ETRN is classified as a corporation for U.S. federal income tax purposes and is subject to U.S. federal income tax on its taxable income. A distribution of cash by ETRN to a shareholder who is a U.S. Holder will generally be included in such U.S. Holder’s income as ordinary dividend income to the extent of ETRN’s current or accumulated “earnings and profits” as determined under U.S. federal income tax principles. Distributions of cash in excess of ETRN’s current and accumulated earnings and profits will be treated as a non-taxable return of capital reducing a U.S. Holder’s adjusted tax basis in such U.S. Holder’s ETRN common stock and, to the extent the distribution exceeds such U.S. Holder’s adjusted tax basis, as capital gain from the sale or exchange of such shares of ETRN common stock.
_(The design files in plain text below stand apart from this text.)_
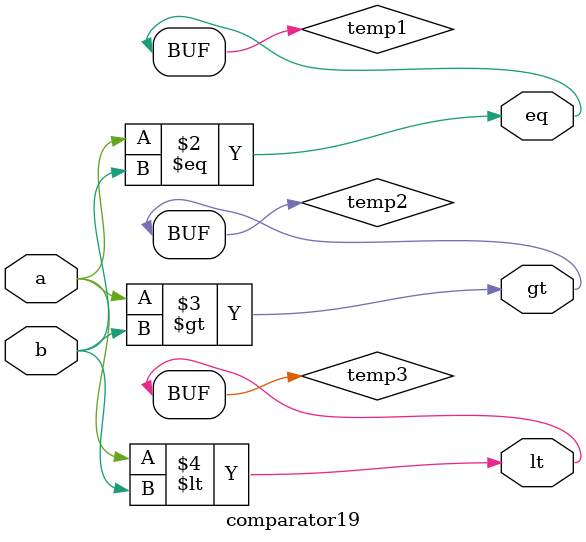
<source format=v>
module comparator19 (input a, input b, output eq, output gt, output lt);

    reg temp1, temp2, temp3;

    always @(*) begin
        temp1 = (a == b);
        temp2 = (a > b);
        temp3 = (a < b);
    end
    
    assign eq = temp1;
    assign gt = temp2;
    assign lt = temp3;
endmodule

</source>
See the section titled “United States Federal Income Tax Consequences” of EQM’s/ETRN’s joint proxy statement/prospectus for a more complete discussion of certain U.S. federal income tax consequences of owning and disposing of shares of ETRN common stock received in the Merger.

Will ETRN personnel be able to help with my tax-related questions?

ETRN personnel do not provide tax advice. If you have tax-related questions, please contact a tax advisor familiar with partnership taxation and specifically the taxation of Master Limited Partnership unitholders.

Will ETRN or EQM file Form 8937, Report of Organizational Actions Affecting Basis of Securities, as a result of this transaction?

No Form 8937 is required when an organizational action affects the basis of holders of security or holders of a class of the security. For this purpose, a security generally includes a share of stock in a corporation but not a unit in a partnership. The transaction is a taxable exchange of EQM common units for shares of ETRN common stock. An EQM common unitholder’s basis in their ETRN common stock received in the exchange is the fair market value of such stock at the time the Merger became effective. The basis of ETRN common stock in the hands of previous ETRN shareholders is unchanged; therefore, no Form 8937 is required.